ZoomInfo beat Q1 2026 expectations with EPS of $0.28 vs. $0.26 consensus and revenue of $310.2 million vs. $307.95 million, but management cut full-year revenue guidance to $1.185 billion-$1.205 billion and signaled a 4% midpoint decline. The company announced a restructuring affecting 20% of employees, including about 600 roles and its Israel operations, while launching a hybrid consumption pricing model in Q3 to shift away from seat-based sales. Shares rose 0.31% after hours on the earnings beat, but the revised outlook and workforce reductions temper the near-term tone.

Analysis

This is less a clean earnings beat than an intentional business-model reset, and the market should price the reset as a mix of self-inflicted near-term revenue compression and improved durability of cash flow. The key second-order effect is that the company is effectively converting a low-retention, seat-driven software franchise into a usage layer embedded in customer-built workflows; that should improve pricing power with AI-native accounts while accelerating attrition in the least efficient down-market cohort. The immediate beneficiaries are the hyperscalers and workflow platforms that can absorb more embedded data consumption; the losers are point-solution SaaS vendors that still depend on seat expansion and could face similar “why pay for seats?” pressure if ZoomInfo’s framing becomes the template.

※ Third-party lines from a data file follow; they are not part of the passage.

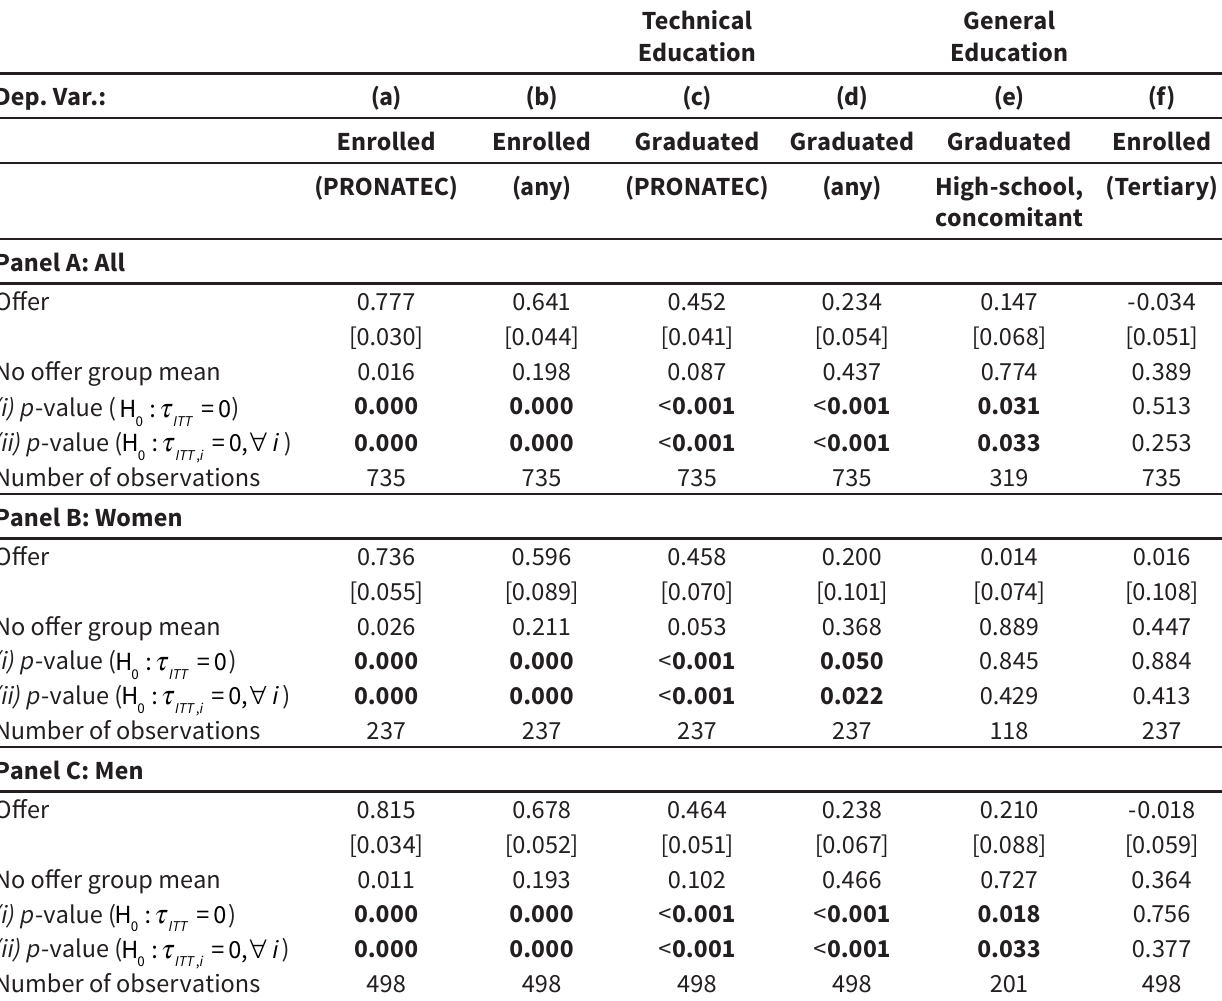
Table 4 Average Intent-to-treat Estimates on Technical and Non-Technical Education Graduation Rates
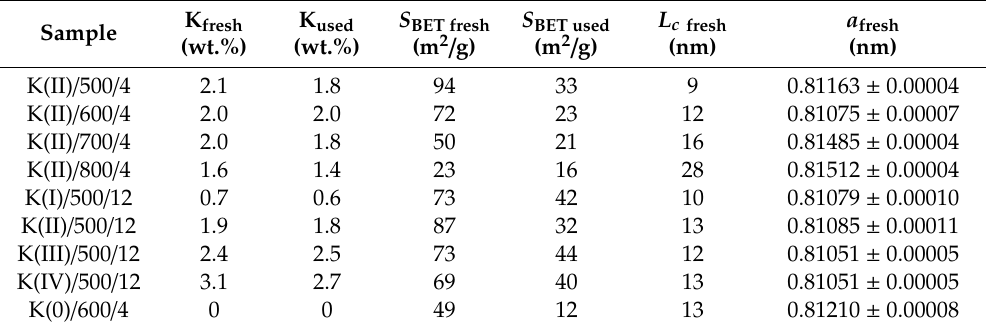
Table 2. Selected experimental parameters (K content, specific surface area, particle size and unit cell parameter) for the investigated fresh and used catalysts. K fresh Sample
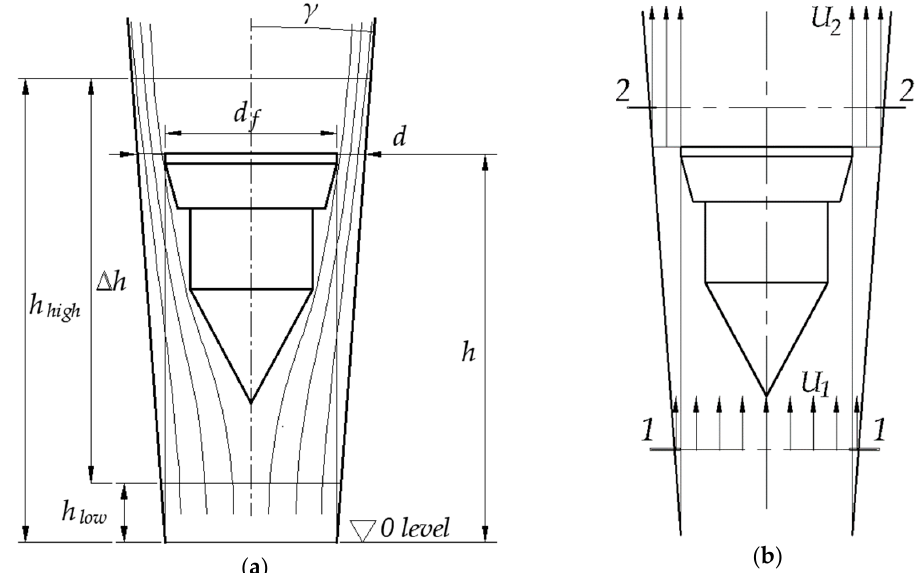
Figure 1. ( a ) Simplified geometry of a variable area flowmeter and the streamlines across it (not to scale); ( b ) Section 1.1. is where the float does not yet influence the flow. Section 2.2. is in the narrowest annular stream section, “vena contracta”. All of the marked heights are measured from the zero level. The zero level is the height at which diameter of the tube d is equal to the float diameter d f .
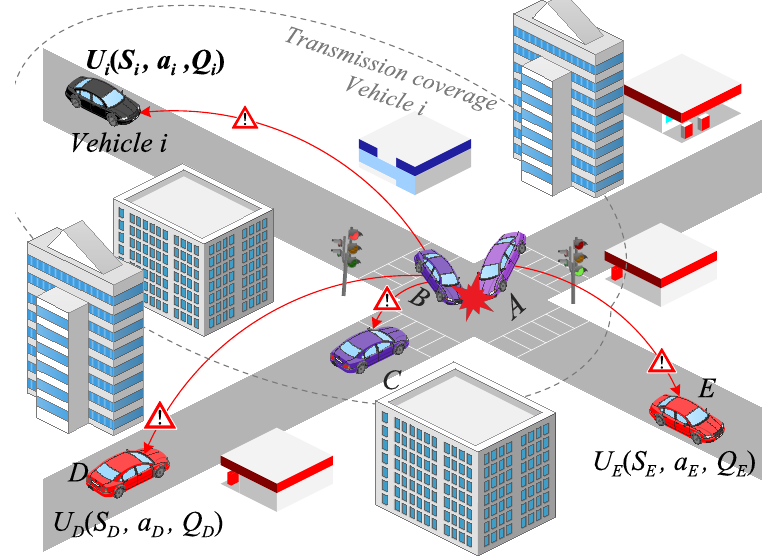
Figure 2. Forwarding Game in an urban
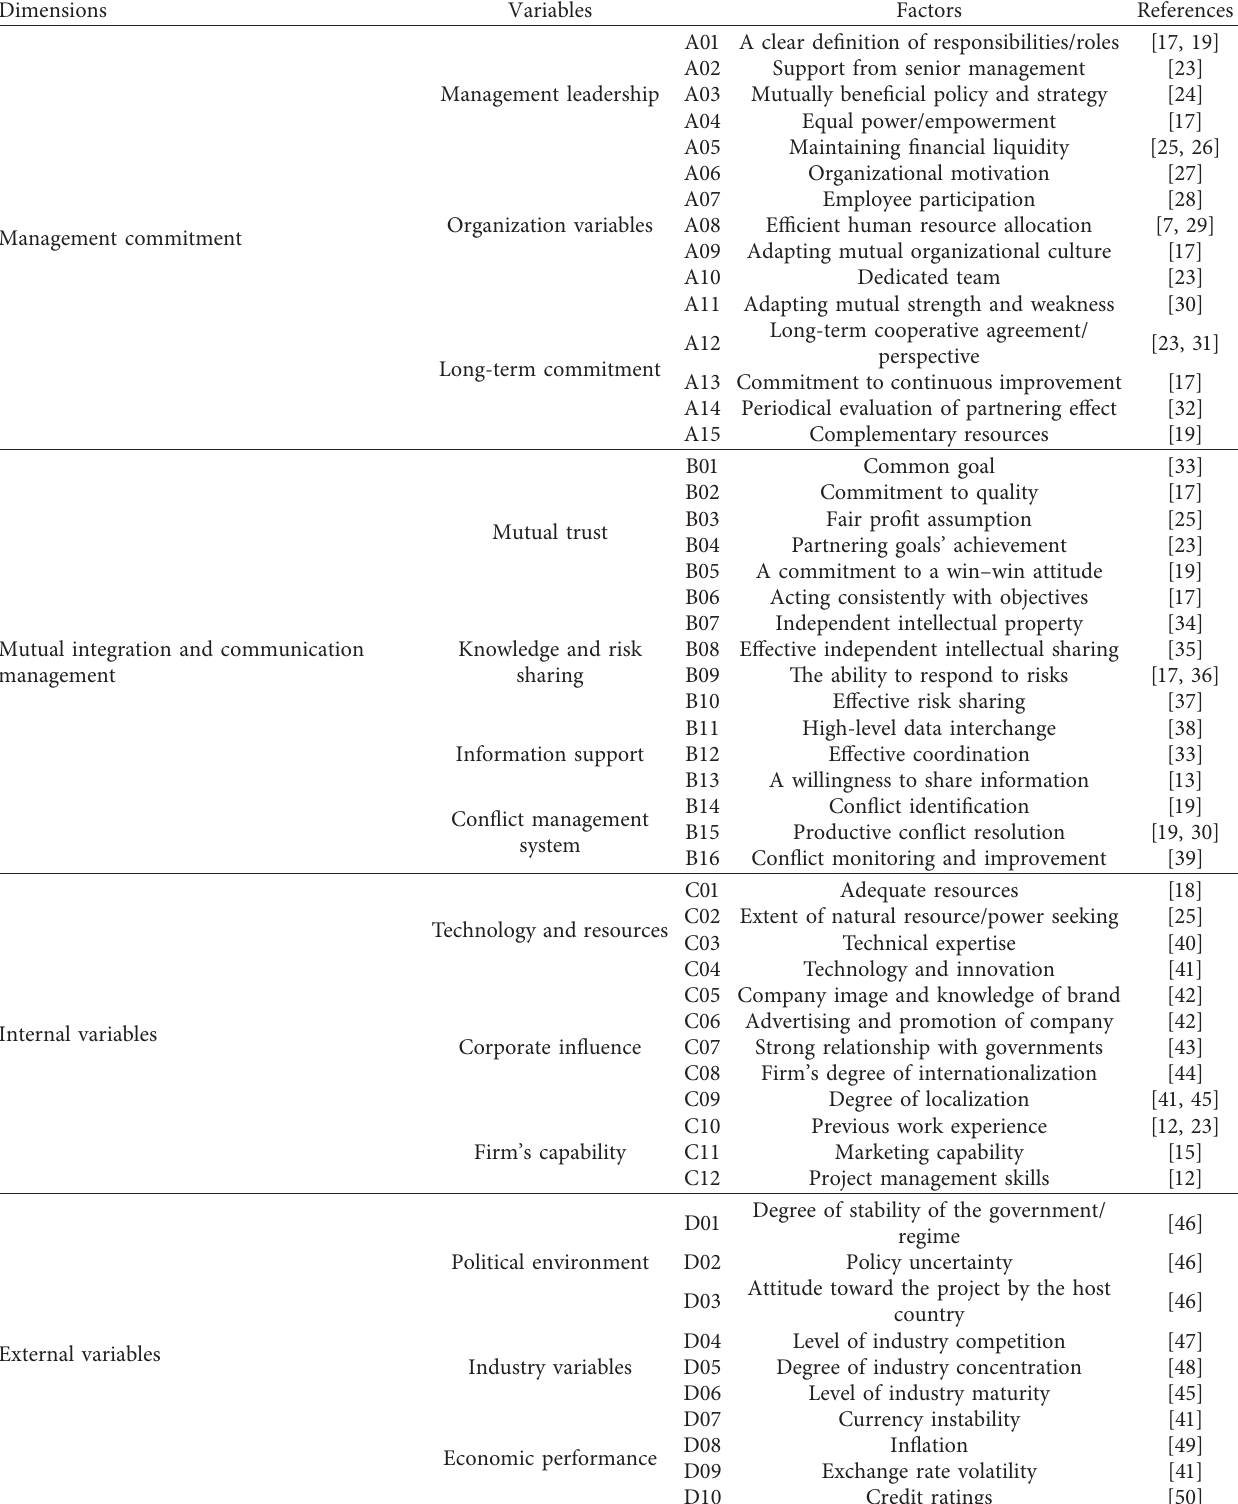
Table 1: Summary of the factors that influence the coopetition relationship in previous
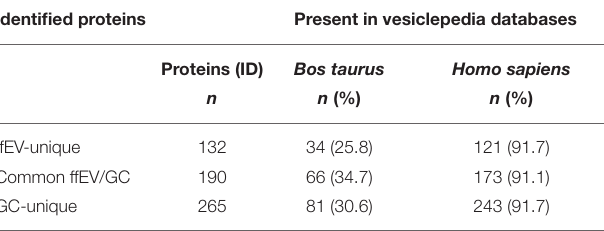
TABLE 2 | Presence of follicular fluid extracellular vesicle (ffEV) and granulosa cell (GC) proteins in Vesiclepedia databases. Identified proteins Present in vesiclepedia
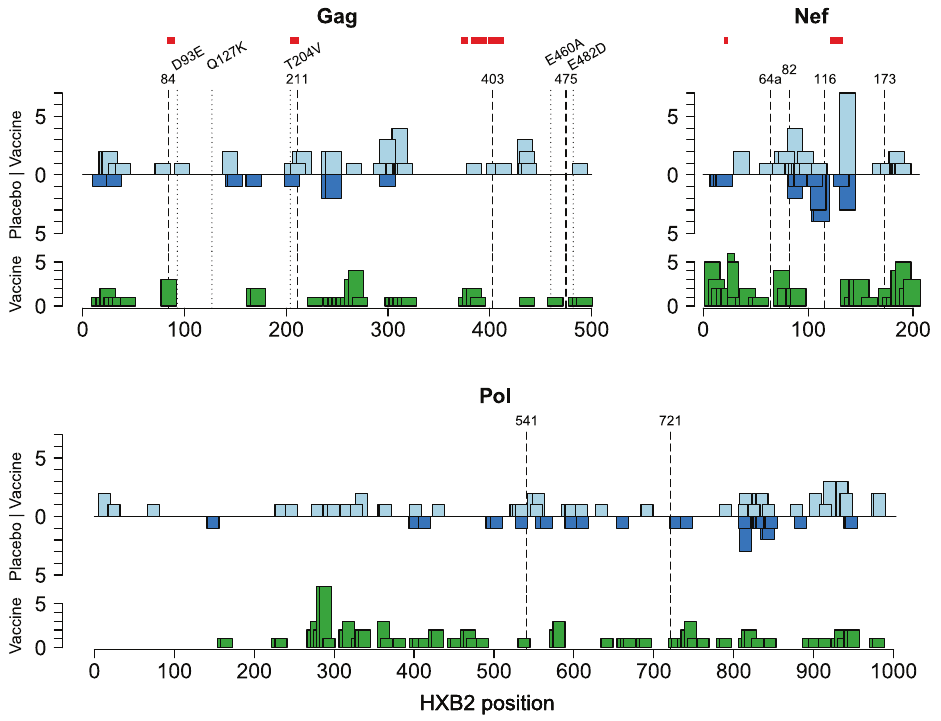
Figure 4. Signature Sites in Relation to T-Cell Responses. Locations of the signature sites and pre- and post-infection T-cell responses for Gag, Nef, and Pol. For each protein, the top graph represents the location of post-infection IFN c ELISpot responses detected in 19 vaccine and 11 placebo recipients (light and medium blue columns, respectively), signature K-mers (red horizontal bars), amino acid signature sites (dashed vertical lines), and sites where an insert-mismatch was found to be associated with viral load in the vaccine group alone (dotted vertical lines; Materials S1 Section 5). The bottom graph corresponds to pre-infection IFN c ELISpot responses detected in 27 vaccine recipients (green columns). The region covered by each responsive peptide is indicated by the box width, and the number of subjects reacting to that peptide is indicated by the box height.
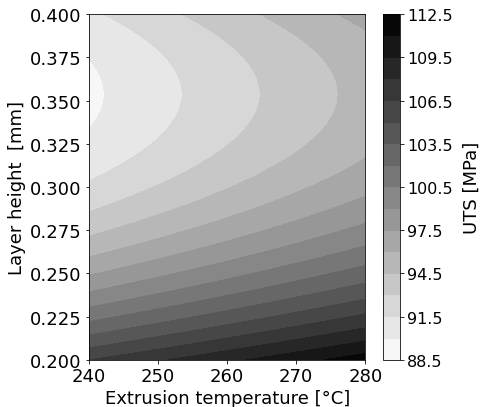
Figure A2. Contour plot for T ext and h based on DoE prediction model.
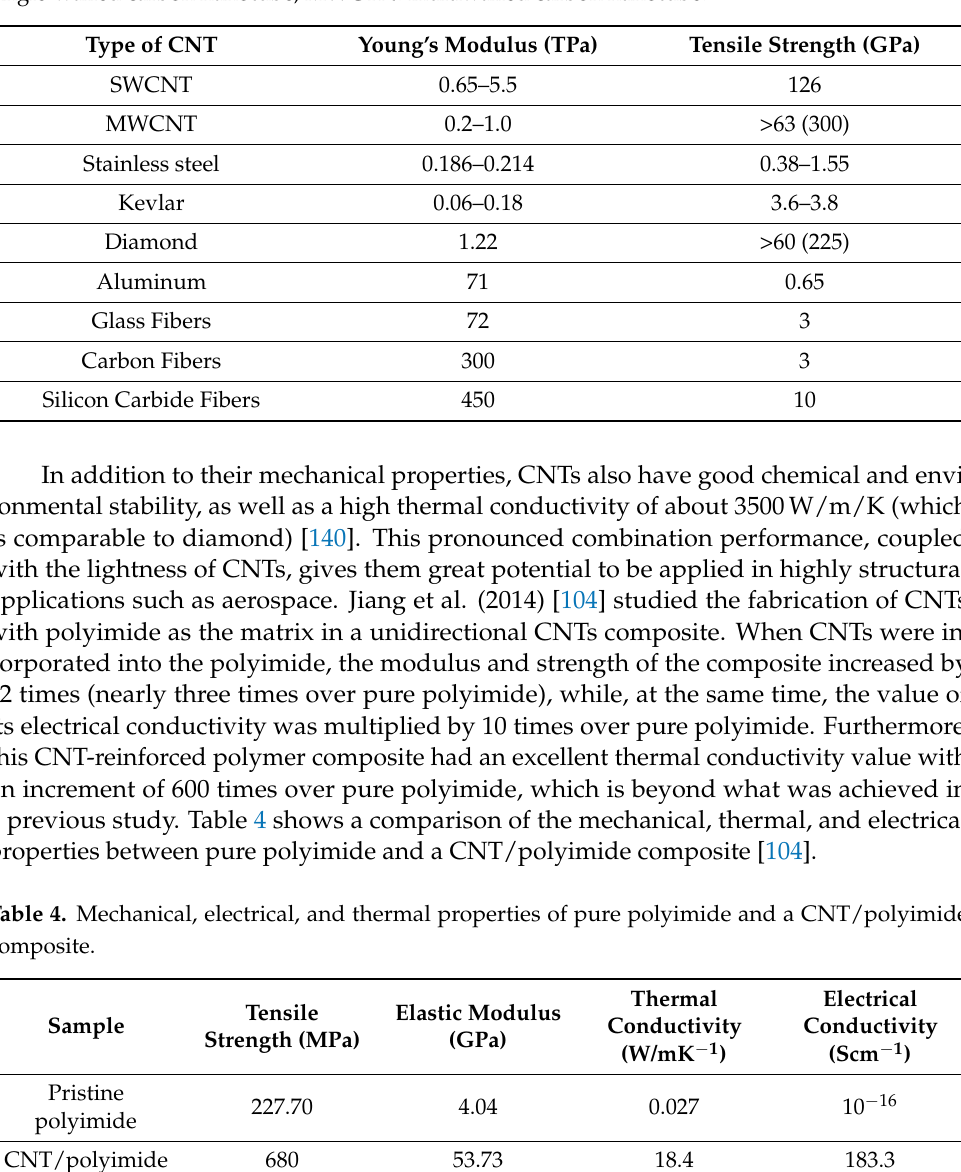
Table 3. Typical mechanical properties of CNT with other common structural materials. SWCNT: single-walled carbon nanotube; MWCTN: multiwalled carbon nanotube.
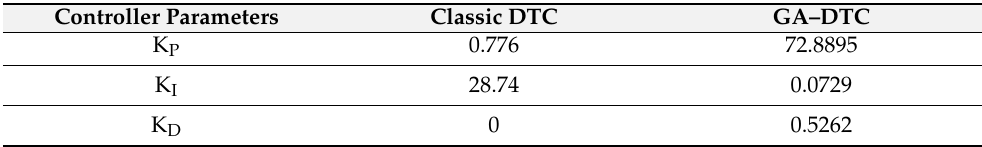
Table 3. Synthesis and optimized PID gains for DTC and the proposed GA–DTC.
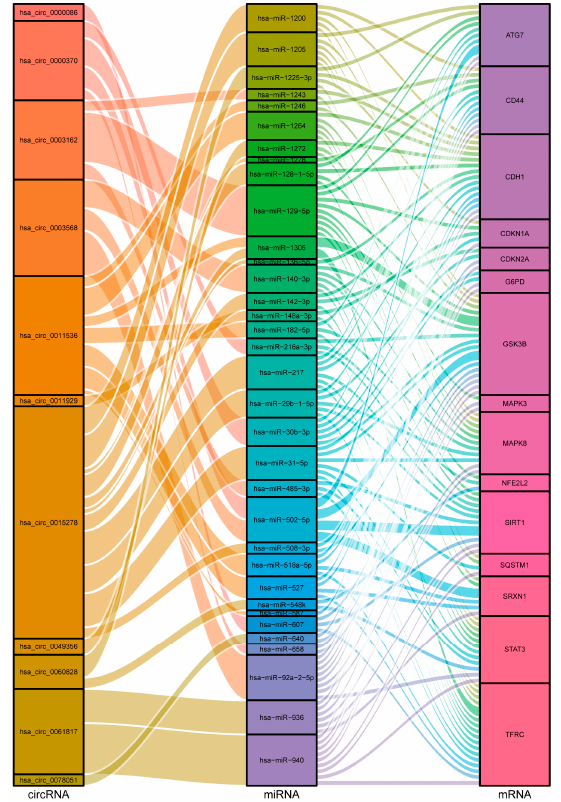
Figure 3. Sankey diagram presents the ceRNA network involving 15 hub genes. The area of the squares in the Sankey diagram represents the data content. Columns represent the molecular category, and different squares represent different molecules. The thickness of the lines represents the degree of closeness between the molecules.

The risk window is the next 2-3 quarters, not the next 2-3 years. The guidance cut implies management is deliberately taking a revenue air pocket now to pull forward a better margin structure later; that means the stock can still de-rate if investors focus on negative growth and lower NRR before the consumption model proves itself. The most important swing factor is whether consumption offsets seat compression quickly enough in Q3-Q4 renewals; if not, the company risks a second guidance reset, especially if software buyers remain in a decision pause longer than management expects. Contrarian read: the market may be underappreciating how much of the downside is already “mapped” by management’s own actions. The restructuring is a cost-out lever that should mechanically support FCF per share even if top-line growth is weak, and the buyback authorization creates a clear absorber on dips. But this also means the stock is not a simple quality compounder anymore; it is a transition story with an execution discount, and the right trade is likely to own cash flow while hedging model risk rather than betting outright on multiple expansion.